>> BEGIN Records for the exercise

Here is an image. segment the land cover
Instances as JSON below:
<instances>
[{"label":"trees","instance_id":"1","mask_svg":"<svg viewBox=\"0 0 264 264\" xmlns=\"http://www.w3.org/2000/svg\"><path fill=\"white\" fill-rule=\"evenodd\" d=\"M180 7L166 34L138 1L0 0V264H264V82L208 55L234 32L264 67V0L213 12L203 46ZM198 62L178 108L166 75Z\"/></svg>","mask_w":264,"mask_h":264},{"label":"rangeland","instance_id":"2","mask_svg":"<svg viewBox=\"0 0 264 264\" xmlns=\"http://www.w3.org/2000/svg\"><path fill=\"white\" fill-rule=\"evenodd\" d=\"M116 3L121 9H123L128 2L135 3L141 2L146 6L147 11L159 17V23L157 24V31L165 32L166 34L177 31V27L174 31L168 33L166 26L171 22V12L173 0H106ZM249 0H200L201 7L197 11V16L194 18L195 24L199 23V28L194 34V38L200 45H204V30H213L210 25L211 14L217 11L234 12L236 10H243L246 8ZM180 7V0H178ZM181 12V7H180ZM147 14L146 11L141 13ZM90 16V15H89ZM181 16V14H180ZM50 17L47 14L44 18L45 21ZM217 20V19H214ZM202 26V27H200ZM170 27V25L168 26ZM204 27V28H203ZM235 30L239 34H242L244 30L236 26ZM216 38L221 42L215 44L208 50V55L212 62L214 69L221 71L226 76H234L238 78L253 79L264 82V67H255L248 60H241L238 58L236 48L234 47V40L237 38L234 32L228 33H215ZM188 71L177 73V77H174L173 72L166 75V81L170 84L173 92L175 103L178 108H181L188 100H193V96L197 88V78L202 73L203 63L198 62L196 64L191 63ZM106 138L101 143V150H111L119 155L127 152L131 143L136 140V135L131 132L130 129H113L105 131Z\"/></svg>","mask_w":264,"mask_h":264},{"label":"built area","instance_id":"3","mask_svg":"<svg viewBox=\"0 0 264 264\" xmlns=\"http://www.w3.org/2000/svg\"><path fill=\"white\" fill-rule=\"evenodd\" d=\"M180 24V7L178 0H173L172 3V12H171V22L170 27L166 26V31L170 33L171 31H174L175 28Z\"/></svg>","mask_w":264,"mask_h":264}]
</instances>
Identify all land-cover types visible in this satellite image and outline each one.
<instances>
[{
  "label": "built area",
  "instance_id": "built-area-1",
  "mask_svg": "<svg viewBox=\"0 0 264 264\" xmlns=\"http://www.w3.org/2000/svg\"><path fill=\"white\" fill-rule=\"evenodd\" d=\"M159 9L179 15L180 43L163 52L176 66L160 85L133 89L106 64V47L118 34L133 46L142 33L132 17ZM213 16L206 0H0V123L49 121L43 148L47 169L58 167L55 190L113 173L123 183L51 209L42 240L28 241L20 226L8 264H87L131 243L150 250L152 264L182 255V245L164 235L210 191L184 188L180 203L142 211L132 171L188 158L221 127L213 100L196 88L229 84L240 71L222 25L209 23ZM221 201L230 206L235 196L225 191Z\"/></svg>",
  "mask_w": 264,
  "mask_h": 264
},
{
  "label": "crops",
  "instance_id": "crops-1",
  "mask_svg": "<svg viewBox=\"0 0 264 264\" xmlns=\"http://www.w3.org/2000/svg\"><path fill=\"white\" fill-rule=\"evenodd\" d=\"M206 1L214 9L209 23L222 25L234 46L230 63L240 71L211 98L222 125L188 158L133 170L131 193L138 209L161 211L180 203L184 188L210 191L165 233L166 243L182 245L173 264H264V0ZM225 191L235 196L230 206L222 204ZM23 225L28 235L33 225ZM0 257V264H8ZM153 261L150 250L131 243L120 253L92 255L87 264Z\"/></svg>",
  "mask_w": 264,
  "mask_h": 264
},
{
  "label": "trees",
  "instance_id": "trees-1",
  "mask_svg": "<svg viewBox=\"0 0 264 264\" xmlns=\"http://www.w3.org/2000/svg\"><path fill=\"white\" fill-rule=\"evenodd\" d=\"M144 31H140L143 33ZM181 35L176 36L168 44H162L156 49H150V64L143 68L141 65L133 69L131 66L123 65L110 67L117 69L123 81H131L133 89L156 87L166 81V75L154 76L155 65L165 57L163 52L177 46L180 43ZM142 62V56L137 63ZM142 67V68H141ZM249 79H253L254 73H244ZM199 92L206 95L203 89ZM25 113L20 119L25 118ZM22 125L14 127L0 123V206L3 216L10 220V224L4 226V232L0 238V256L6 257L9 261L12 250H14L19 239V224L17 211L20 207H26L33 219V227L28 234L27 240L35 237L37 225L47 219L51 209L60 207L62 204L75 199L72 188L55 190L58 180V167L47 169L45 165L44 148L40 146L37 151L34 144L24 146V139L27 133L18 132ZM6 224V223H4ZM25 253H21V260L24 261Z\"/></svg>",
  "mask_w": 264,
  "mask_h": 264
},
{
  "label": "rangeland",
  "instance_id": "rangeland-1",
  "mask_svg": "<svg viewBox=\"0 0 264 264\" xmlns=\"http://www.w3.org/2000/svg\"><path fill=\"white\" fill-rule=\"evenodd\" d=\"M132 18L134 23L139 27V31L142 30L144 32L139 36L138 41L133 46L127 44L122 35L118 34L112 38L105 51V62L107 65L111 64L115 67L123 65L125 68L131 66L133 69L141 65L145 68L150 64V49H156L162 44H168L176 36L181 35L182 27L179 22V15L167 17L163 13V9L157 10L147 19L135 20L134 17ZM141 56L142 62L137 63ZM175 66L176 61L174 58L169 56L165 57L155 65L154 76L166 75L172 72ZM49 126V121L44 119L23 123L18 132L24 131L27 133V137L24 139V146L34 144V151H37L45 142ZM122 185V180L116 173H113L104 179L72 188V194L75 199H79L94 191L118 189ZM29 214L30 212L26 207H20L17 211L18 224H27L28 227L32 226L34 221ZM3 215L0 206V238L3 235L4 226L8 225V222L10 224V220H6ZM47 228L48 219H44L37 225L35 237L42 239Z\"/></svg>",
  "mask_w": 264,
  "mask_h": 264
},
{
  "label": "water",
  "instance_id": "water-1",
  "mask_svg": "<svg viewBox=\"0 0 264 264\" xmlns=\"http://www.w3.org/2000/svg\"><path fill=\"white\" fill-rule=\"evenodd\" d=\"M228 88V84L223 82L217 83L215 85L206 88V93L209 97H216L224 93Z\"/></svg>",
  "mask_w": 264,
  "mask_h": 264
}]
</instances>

>> END Records for the exercise

• Stated problem:
Reproduce every entry above word for word, from its first line to its last.

• Reply to the exercise:
Here is an image. segment the land cover
Instances as JSON below:
<instances>
[{"label":"trees","instance_id":"1","mask_svg":"<svg viewBox=\"0 0 264 264\" xmlns=\"http://www.w3.org/2000/svg\"><path fill=\"white\" fill-rule=\"evenodd\" d=\"M180 7L166 34L138 1L0 0V264H264V82L208 55L234 32L264 67V0L213 12L203 46ZM198 62L178 108L166 75Z\"/></svg>","mask_w":264,"mask_h":264},{"label":"rangeland","instance_id":"2","mask_svg":"<svg viewBox=\"0 0 264 264\" xmlns=\"http://www.w3.org/2000/svg\"><path fill=\"white\" fill-rule=\"evenodd\" d=\"M116 3L121 9H123L128 2L135 3L141 2L146 6L147 11L159 17V23L157 24V31L165 32L166 34L177 31V27L174 31L168 33L166 26L171 22V12L173 0H106ZM249 0H200L201 7L197 11V16L194 18L195 24L199 23V28L194 34V38L200 45H204V30H213L210 25L211 14L217 11L234 12L236 10H243L246 8ZM180 7V0H178ZM181 12V7H180ZM147 14L146 11L141 13ZM90 16V15H89ZM181 16V14H180ZM50 17L47 14L44 18L45 21ZM217 20V19H214ZM202 26V27H200ZM170 27V25L168 26ZM204 27V28H203ZM235 30L239 34H242L244 30L236 26ZM216 38L221 42L215 44L208 50V55L212 62L214 69L221 71L226 76H234L238 78L253 79L264 82V67H255L248 60H241L238 58L236 48L234 47V40L237 38L234 32L228 33H215ZM188 71L177 73V77H174L173 72L166 75V81L170 84L173 92L175 103L178 108H181L188 100H193V96L197 88V78L202 73L203 63L198 62L196 64L191 63ZM106 138L101 143V150H111L119 155L127 152L131 143L136 140V135L131 132L130 129H113L105 131Z\"/></svg>","mask_w":264,"mask_h":264},{"label":"built area","instance_id":"3","mask_svg":"<svg viewBox=\"0 0 264 264\" xmlns=\"http://www.w3.org/2000/svg\"><path fill=\"white\" fill-rule=\"evenodd\" d=\"M180 24V7L178 0H173L172 3V12H171V22L170 27L166 26V31L170 33L171 31H174L175 28Z\"/></svg>","mask_w":264,"mask_h":264}]
</instances>
Identify all land-cover types visible in this satellite image and outline each one.
<instances>
[{
  "label": "built area",
  "instance_id": "built-area-1",
  "mask_svg": "<svg viewBox=\"0 0 264 264\" xmlns=\"http://www.w3.org/2000/svg\"><path fill=\"white\" fill-rule=\"evenodd\" d=\"M159 9L179 15L180 43L163 52L176 66L160 85L133 89L106 64V47L118 34L133 46L142 33L132 17ZM213 16L206 0H0V123L49 121L43 148L47 169L58 167L55 190L113 173L123 183L51 209L42 240L28 241L20 226L8 264H87L131 243L150 250L152 264L182 255V245L164 235L210 191L184 188L180 203L142 211L132 171L188 158L221 127L213 100L196 88L229 84L240 71L222 25L209 23ZM221 201L230 206L235 196L225 191Z\"/></svg>",
  "mask_w": 264,
  "mask_h": 264
},
{
  "label": "crops",
  "instance_id": "crops-1",
  "mask_svg": "<svg viewBox=\"0 0 264 264\" xmlns=\"http://www.w3.org/2000/svg\"><path fill=\"white\" fill-rule=\"evenodd\" d=\"M206 1L214 9L209 23L222 25L234 46L230 63L240 71L211 98L222 125L188 158L133 170L131 193L138 209L161 211L180 203L184 188L210 191L165 233L166 243L182 245L173 264H264V0ZM225 191L235 196L230 206L222 204ZM23 225L28 235L33 225ZM0 257V264H8ZM153 261L150 250L131 243L120 253L92 255L87 264Z\"/></svg>",
  "mask_w": 264,
  "mask_h": 264
},
{
  "label": "trees",
  "instance_id": "trees-1",
  "mask_svg": "<svg viewBox=\"0 0 264 264\" xmlns=\"http://www.w3.org/2000/svg\"><path fill=\"white\" fill-rule=\"evenodd\" d=\"M144 31H140L143 33ZM181 35L176 36L168 44H162L156 49H150V64L143 68L141 65L133 69L131 66L123 65L110 67L117 69L123 81H131L133 89L156 87L166 81V75L154 76L155 65L165 57L163 52L177 46L180 43ZM142 62V56L137 63ZM142 67V68H141ZM249 79H253L254 73H244ZM199 92L206 95L203 89ZM25 113L20 119L25 118ZM22 125L14 127L0 123V206L3 216L10 220V224L4 226V232L0 238V256L6 257L9 261L12 250H14L19 239V224L17 211L20 207H26L33 219V227L28 234L27 240L35 237L37 225L47 219L51 209L60 207L62 204L75 199L72 188L55 190L58 180V167L47 169L45 165L44 148L40 146L37 151L34 144L24 146V139L27 133L18 132ZM6 224V223H4ZM25 253H21V260L24 261Z\"/></svg>",
  "mask_w": 264,
  "mask_h": 264
},
{
  "label": "rangeland",
  "instance_id": "rangeland-1",
  "mask_svg": "<svg viewBox=\"0 0 264 264\" xmlns=\"http://www.w3.org/2000/svg\"><path fill=\"white\" fill-rule=\"evenodd\" d=\"M132 18L134 23L139 27V31L142 30L144 32L139 36L138 41L133 46L127 44L122 35L118 34L112 38L105 51V62L107 65L111 64L115 67L123 65L125 68L131 66L133 69L141 65L145 68L150 64V49H156L162 44H168L176 36L181 35L182 27L179 22V15L167 17L163 13V9L157 10L147 19L135 20L134 17ZM141 56L142 62L137 63ZM175 66L176 61L174 58L169 56L165 57L155 65L154 76L166 75L172 72ZM49 126V121L44 119L23 123L18 132L24 131L27 133V137L24 139V146L34 144V151H37L45 142ZM122 185V180L116 173H113L104 179L72 188V194L75 199H79L94 191L118 189ZM29 214L30 212L26 207H20L17 211L18 224H27L28 227L32 226L34 221ZM3 215L0 206V238L3 235L4 226L8 225V222L10 224V220H6ZM47 228L48 219H44L37 225L35 237L42 239Z\"/></svg>",
  "mask_w": 264,
  "mask_h": 264
},
{
  "label": "water",
  "instance_id": "water-1",
  "mask_svg": "<svg viewBox=\"0 0 264 264\" xmlns=\"http://www.w3.org/2000/svg\"><path fill=\"white\" fill-rule=\"evenodd\" d=\"M228 88V84L223 82L217 83L215 85L206 88V93L209 97H216L224 93Z\"/></svg>",
  "mask_w": 264,
  "mask_h": 264
}]
</instances>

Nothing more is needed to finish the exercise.